■ **正文部分**:
═══
基因敲除细胞株的验证是确保基因编辑成功和细胞系稳定性的关键步骤。以下是基因敲除细胞株验证的详细方法和流程：

1. 基因组水平验证

片段敲除鉴定策略：

• 设计引物PCR扩增三个区域：两个gRNA作用的区域（Region 1和Region 2）和敲除区域（Region 3）。
• 如果gRNA作用的区域无法扩增出条带，而完整的敲除区域扩增出比野生型小的条带，则说明该细胞系在基因组水平上已经实现了敲除。
• PCR后需进行Sanger测序进一步验证，确保敲除区域的碱基序列发生非三倍数的插入或缺失，导致移码突变。

移码敲除鉴定策略：

• 设计引物PCR扩增包含目的gRNA在内的区域，一般300-500bp。
• 移码sgRNA敲除通常会产生数量较少的碱基插入或缺失（indel），通过测序确认这些突变是否导致移码。

2. 蛋白质水平验证

Western Blot（WB）：通过检测蛋白质的表达量来验证基因敲除效果。将细胞或组织提取的蛋白质进行电泳分离，再通过抗体进行免疫反应，最后通过显色或荧光检测。如果蛋白质的表达量明显降低或条带变小，说明发生了基因敲除。

蛋白质谱检测：通过对复杂蛋白质组样品进行蛋白提取、分离、酶切、肽段分离、质谱数据采集与搜库，确定样品中蛋白质的种类与相对丰度信息。分析KO细胞与WT细胞/对照细胞的蛋白质谱数据，确定目标基因的多肽缺失情况以及相关蛋白的变化。
═══
■ **原始材料**:
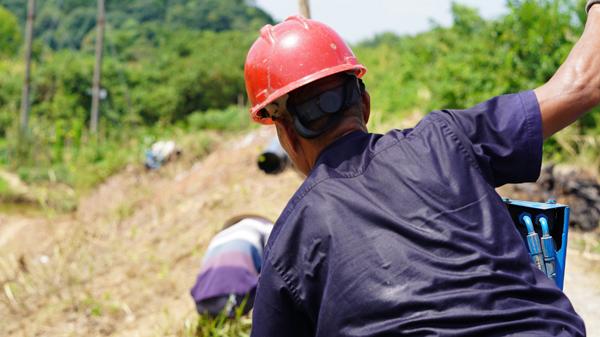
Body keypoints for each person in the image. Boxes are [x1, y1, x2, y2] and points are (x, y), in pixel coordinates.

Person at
═══
■ **任务要求**:
[A] 请誊写基因敲除细胞株验证一文中的一段，从“基因敲除细胞株的验证是确保基”开始，一直到“的插入或缺失，导致移码突变。”为止。
[B] 根据基因敲除细胞株验证一文，回答下列问题：
(i) 片段敲除鉴定策略中，需要设计引物PCR扩增几个区域？
(ii) 移码敲除鉴定时，扩增的区域一般多长？
(iii) Western Blot最后通过什么方式检测？
[C] 接着基因敲除细胞株验证一文的最后一句往下写。

■ **逐项答案**:
[A]
基因敲除细胞株的验证是确保基因编辑成功和细胞系稳定性的关键步骤。以下是基因敲除细胞株验证的详细方法和流程：

1. 基因组水平验证

片段敲除鉴定策略：

• 设计引物PCR扩增三个区域：两个gRNA作用的区域（Region 1和Region 2）和敲除区域（Region 3）。
• 如果gRNA作用的区域无法扩增出条带，而完整的敲除区域扩增出比野生型小的条带，则说明该细胞系在基因组水平上已经实现了敲除。
• PCR后需进行Sanger测序进一步验证，确保敲除区域的碱基序列发生非三倍数的插入或缺失，导致移码突变。

[B]
(i) 三个区域。
(ii) 一般300-500bp。
(iii) 通过显色或荧光检测。

[C]
3. 转录水平验证

实时荧光定量PCR（qPCR）：利用特异性引物和荧光标记的探针，通过RT-PCR扩增技术对mRNA进行定量分析。部分单克隆细胞的mRNA表达会明显下调，但有相当部分细胞mRNA表达无明显下降。

RNA测序（RNA-Seq）：通过高通量测序技术对细胞的转录组进行全面分析，检测mRNA的表达水平和转录本的结构变化。分析RNA-Seq数据，确认目标基因的mRNA表达水平是否显著降低。

4. 功能水平验证：通过观察生物体的表型变化来间接鉴定基因敲除效果。例如，观察敲除基因后的生物体生长状况、生理指标，细胞增殖、迁移、侵袭等能力是否受到影响。根据靶点功能的不同，设计特定的功能实验，如细胞增殖实验、细胞迁移实验等，验证基因敲除对细胞功能的影响。